When in doubt, err on the side of the genre.  For example, take up more space rather than less in paragraphs in a kids’ book, and ignore widows in favor of rescuing orphans (and reduce the hyphenation for younger kids, so they have fewer issues trying to sound out broken words).  Thrillers should end up with more white space on the page, so the little orphans at the ends of paragraphs are more acceptable there–but literary novels should end up with thicker paragraphs, so adjust the tracking for denser text.  The chapter headers of romance novels should be a bit swirly and attention-grabbing.  (Just a bit.)

If you’re not sure what a cover or interior should look like for that genre, go pull some comps!

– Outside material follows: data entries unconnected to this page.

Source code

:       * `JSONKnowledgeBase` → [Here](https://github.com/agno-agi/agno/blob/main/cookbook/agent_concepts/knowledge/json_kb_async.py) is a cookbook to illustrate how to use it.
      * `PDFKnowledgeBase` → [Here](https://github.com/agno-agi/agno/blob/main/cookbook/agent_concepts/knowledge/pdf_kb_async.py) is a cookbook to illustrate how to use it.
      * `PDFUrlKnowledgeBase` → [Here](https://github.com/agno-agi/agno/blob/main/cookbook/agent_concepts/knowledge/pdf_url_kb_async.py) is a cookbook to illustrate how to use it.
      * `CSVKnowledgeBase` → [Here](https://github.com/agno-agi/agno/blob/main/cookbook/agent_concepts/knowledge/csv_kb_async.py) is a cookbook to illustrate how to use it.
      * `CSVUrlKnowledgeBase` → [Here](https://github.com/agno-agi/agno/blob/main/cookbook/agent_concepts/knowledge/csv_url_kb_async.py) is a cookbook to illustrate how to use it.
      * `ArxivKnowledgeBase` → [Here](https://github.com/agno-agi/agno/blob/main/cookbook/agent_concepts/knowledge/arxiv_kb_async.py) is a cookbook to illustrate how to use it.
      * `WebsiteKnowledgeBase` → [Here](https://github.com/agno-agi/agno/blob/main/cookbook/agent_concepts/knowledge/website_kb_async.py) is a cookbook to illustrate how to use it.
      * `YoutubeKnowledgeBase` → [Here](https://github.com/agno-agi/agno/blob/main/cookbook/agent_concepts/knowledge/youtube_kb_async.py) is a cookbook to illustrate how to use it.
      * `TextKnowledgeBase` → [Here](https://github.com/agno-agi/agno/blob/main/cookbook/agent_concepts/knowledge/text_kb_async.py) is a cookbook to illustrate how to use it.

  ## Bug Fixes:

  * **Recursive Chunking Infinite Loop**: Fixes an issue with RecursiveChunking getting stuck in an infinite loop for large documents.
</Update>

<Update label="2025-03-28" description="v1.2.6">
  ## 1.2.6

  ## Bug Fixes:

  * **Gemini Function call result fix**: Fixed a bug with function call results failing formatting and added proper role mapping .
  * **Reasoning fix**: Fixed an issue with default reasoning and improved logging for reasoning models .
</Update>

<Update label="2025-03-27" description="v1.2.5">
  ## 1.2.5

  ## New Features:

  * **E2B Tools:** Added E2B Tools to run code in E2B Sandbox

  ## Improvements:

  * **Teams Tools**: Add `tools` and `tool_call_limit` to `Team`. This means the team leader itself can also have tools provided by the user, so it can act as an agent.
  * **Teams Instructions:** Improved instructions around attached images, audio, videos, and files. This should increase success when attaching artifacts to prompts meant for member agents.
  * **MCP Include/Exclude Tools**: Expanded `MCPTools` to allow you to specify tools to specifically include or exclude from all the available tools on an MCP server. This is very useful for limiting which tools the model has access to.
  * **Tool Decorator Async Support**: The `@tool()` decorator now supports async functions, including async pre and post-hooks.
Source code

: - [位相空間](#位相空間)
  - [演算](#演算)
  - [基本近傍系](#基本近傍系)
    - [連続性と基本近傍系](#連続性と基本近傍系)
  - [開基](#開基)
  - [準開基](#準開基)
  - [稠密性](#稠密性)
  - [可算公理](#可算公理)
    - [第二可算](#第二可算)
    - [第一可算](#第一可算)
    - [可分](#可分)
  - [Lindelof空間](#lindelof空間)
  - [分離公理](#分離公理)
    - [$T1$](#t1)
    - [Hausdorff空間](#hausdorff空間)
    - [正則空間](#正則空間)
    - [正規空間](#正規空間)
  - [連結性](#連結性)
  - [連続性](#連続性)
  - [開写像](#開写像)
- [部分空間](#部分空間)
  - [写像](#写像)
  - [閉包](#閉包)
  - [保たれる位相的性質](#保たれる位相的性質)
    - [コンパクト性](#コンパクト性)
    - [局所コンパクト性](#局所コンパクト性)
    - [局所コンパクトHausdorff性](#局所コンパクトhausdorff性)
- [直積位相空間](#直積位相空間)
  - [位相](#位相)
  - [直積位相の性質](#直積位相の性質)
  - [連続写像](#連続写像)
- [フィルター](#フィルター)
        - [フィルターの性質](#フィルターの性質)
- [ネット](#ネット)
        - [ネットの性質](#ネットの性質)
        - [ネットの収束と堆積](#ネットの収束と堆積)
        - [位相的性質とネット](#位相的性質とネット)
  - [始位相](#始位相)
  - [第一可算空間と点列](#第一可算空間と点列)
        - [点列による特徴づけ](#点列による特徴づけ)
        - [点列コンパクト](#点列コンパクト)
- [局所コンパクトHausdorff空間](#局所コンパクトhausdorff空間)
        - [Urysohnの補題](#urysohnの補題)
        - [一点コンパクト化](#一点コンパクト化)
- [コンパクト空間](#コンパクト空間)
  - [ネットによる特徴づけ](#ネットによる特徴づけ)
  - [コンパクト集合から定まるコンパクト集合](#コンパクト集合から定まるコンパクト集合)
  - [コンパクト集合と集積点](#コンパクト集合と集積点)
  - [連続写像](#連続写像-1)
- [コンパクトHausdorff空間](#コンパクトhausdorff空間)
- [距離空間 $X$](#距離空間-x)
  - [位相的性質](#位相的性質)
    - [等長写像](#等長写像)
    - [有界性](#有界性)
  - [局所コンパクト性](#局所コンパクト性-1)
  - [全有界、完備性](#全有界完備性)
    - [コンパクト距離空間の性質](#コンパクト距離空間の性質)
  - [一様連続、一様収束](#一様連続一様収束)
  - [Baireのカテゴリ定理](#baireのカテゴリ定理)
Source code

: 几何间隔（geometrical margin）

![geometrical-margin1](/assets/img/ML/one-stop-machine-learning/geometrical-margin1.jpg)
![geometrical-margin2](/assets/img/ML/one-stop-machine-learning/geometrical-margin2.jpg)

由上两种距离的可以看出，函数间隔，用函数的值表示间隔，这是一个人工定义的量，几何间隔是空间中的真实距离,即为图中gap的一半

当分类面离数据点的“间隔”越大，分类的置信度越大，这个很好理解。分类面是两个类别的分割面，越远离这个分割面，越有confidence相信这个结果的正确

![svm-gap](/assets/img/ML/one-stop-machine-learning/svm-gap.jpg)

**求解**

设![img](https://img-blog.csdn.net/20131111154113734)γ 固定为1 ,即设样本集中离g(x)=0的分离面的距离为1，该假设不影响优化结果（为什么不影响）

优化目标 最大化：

Some additions from Juliet Nordeen:

  • One thought from my tech writing days: Do the fonts/placement/sizes of intra-chapter headings line up appropriately in size and location for headings, sub-headings and sub-sub headings.
  • Also, would it be appropriate to include any nods to AP style for source information? I know nothing about it, but I know the requirements are intense and specific.
  • What about checking that photos, figures, and graphs are all properly positioned and labeled and correlate to the appropriate text in the immediate area? And insuring that the correct fonts are used.

I knew I’d miss something on the nonfiction side.  It’s been a while.  Personally, I would go with CMS for the style guide rather than AP, because CMS is the standard for books (as far as I know).  But otherwise I agree.